I keep boarding parties to the size that a Shark could carry. I let them teleport a Chimera-size vehicle to a planet's surface.

It is the second part of Warpstorm ... when the party is in Vall's treasure vaults. They're comprised of "standard cargo container modules" that were modified or something along those lines. One of the other alternatives for stealing them is to swipe some of his Valkyrie Skytalons and use them to carry containers - which is where FFG gave us the only Valkyrie/variant stats.

Teleportariums are tricky to adjudicate. I tend to go with running four values - speed, accuracy of delivery, size of transfer, and range of transfer.

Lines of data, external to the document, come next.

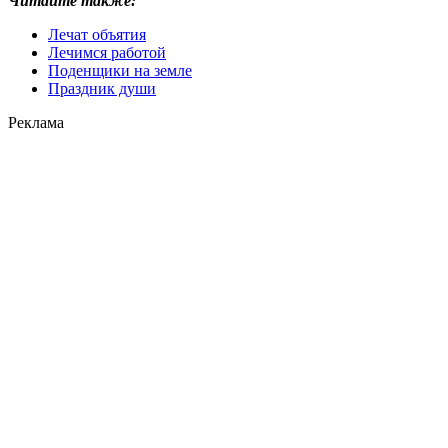
Читайте также:
Лечат объятия
Лечимся работой
Поденщики на земле
Праздник души
Реклама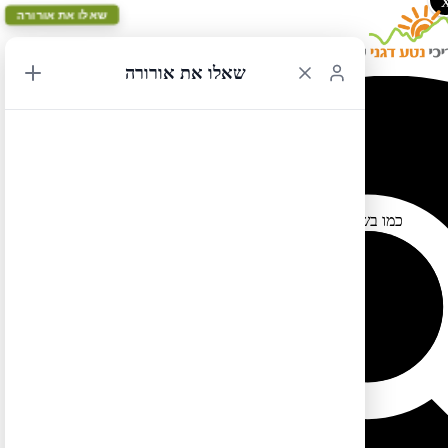
שאלו את אורורה
שאלו את אורורה
הזמנת מקום לשמורת הרי הרוקי
27/01/2022 13:58
כמו בשנה שעברה, גם השנה יהיה צורך להזמין מקום מראש לטיול
בשמורת הרי הרוקי האמריקניים.
חלון ההזמנה יפתח בתחילת חודש מאי 2022
יוצעו שני סוגי כרטיסים – אחד לכל השמורה כולל אזור בייר לייק והשני
לשאר השמורה ללא אזור בייר לייק.
להזמנות לחצו כאן
לטיול בקליק לחצו כאן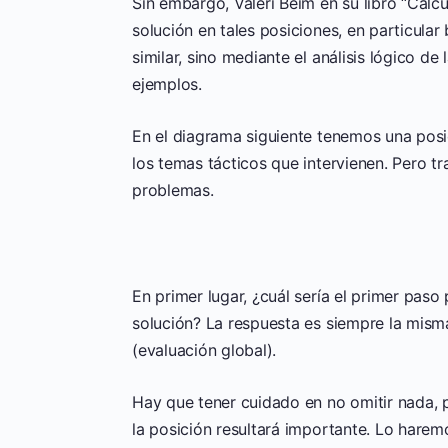
Sin embargo, Valeri Beim en su libro “Calc
solución en tales posiciones, en particula
similar, sino mediante el análisis lógico de 
ejemplos.
En el diagrama siguiente tenemos una posic
los temas tácticos que intervienen. Pero 
problemas.
En primer lugar, ¿cuál sería el primer paso 
solución? La respuesta es siempre la mism
(evaluación global).
Hay que tener cuidado en no omitir nada,
la posición resultará importante. Lo harem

You want a big shipment and accurate delivery, it's going to take a lot longer to set up than if you didn't care as much about precision or were transferring just a few people over the same distance, or you can sacrifice range to recover some speed.

When it's just a small party of PCs (Star Trek away team-effect), you can get pretty fast and pretty accurate, though you're unlikely to get exactly what you want.

This means that going for another ship means you're going to be a lot more limited in how much you can send than if you're sending down to a planet from orbit.

However, if the receiver/target has a teleportarium, and you're willing to land there, it's made a lot easier as well.

teleport homers. that is all.

Yeah for teleportarium, I generally say they can't easily ship things that aren't people or attached to people as it were. A person and their equipment and if there's enough dudes, some extra stuff. Not vehicles. Not cargo by itself. These are teleportariums, not webway gates. They can send significantly more stuff if a teleport homer is placed and an area significantly cleared out and mapped by specilized servitors.